As to other issues, it often comes down to how you are using either the phone or the dedicated gpsr. For me, the UI on the handheld is far more rudimentary. My phone displays cache information much better than any dedicated gpsr I have used - particularly if the cache page includes photos or graphics - so that if I need to look at the cache information I will use the phone. That can vary depending on the phone or the app, but in general the gpsr is far more limited.

 

Since I like to do earthcaching, virtuals, letterboxes, and Wherigo, the phone is often the best tool. If you are doing a series of repetitive caches on a trail, the gpsr might be better. In between, there is a lot of room for personal preferences.

 

The handheld I use will route me to a cache using beeps to warn me about turns, but the phone gives me voice directions. As long as I have downloaded and installed the proper maps for either device, routing is just a click away from the cache page. For me, the phone does it better, but again it depends on what apps, devices, and maps you are using.

 

That the phone requires planning if out of the service range is neither an advantage or disadvantage over a dedicated gps. As long as I have wifi or cellular, I can load cache information into the phone. And as long as it's on the phone, I can create and send gpx files from the app to my Oregon (with the small connecting device in my daypack). If I have no internet connection and have not loaded cache information into any device, I am not going to be caching. So some measure of planning is helpful in either case.

 

I have a case on the phone so it grips well and offers some degree of protection. Still, I have dropped it when hiking.
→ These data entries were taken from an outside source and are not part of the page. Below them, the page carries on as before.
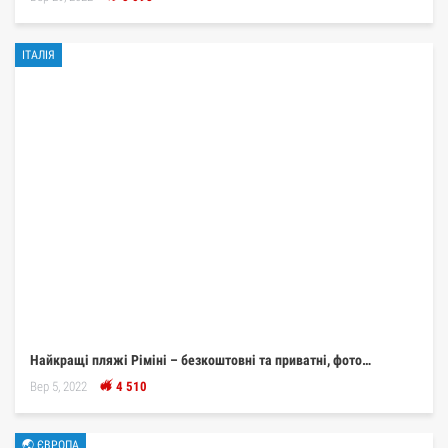
ІТАЛІЯ
Найкращі пляжі Ріміні – безкоштовні та приватні, фото…
Вер 5, 2022
4 510
🌏 ЄВРОПА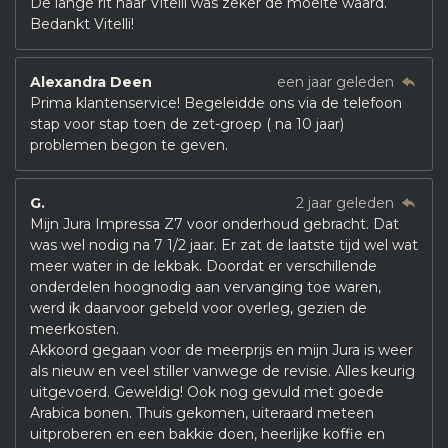
De lange rit naar Vitelli was zeker de moeite waard.
Bedankt Vitelli!
Alexandra Deen
een jaar geleden
Prima klantenservice! Begeleidde ons via de telefoon
stap voor stap toen de zet-groep ( na 10 jaar)
problemen begon te geven.
G.
2 jaar geleden
Mijn Jura Impressa Z7 voor onderhoud gebracht. Dat
was wel nodig na 7 1/2 jaar. Er zat de laatste tijd wel wat
meer water in de lekbak. Doordat er verschillende
onderdelen hoognodig aan vervanging toe waren,
werd ik daarvoor gebeld voor overleg, gezien de
meerkosten.
Akkoord gegaan voor de meerprijs en mijn Jura is weer
als nieuw en veel stiller vanwege de revisie. Alles keurig
uitgevoerd. Geweldig! Ook nog gevuld met goede
Arabica bonen. Thuis gekomen, uiteraard meteen
uitproberen en een bakkie doen, heerlijke koffie en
So far, this has not been a problem. I once dropped my Garmin Colorado from the same distance when hiking and the screen shattered even with a protector. Go figure. When kayaking, I dropped my phone into shallow water and it turned into a brick - although I was able to get the data I needed off of it after a few days in rice. My gpsr is generally fine around water - except for the time the flap covering the usb port was just loose enough so that salt water got into it. So I generally leave the phone in a dry bag or waterproof case and double check the gpsr - with some measure of care both should be fine; without that there are no guarantees with either.

 

These days, you can load more caches than you ever need into either type of device - 5000 is not a firm limit depending on what you are using. Both devices should get you where you need to go. After that, it comes down to the details. At bottom, take time to learn about the device you are using and see how it works for you within this game. If you get to a situation where the phone is not adequate, you will know it and can consider your options from there.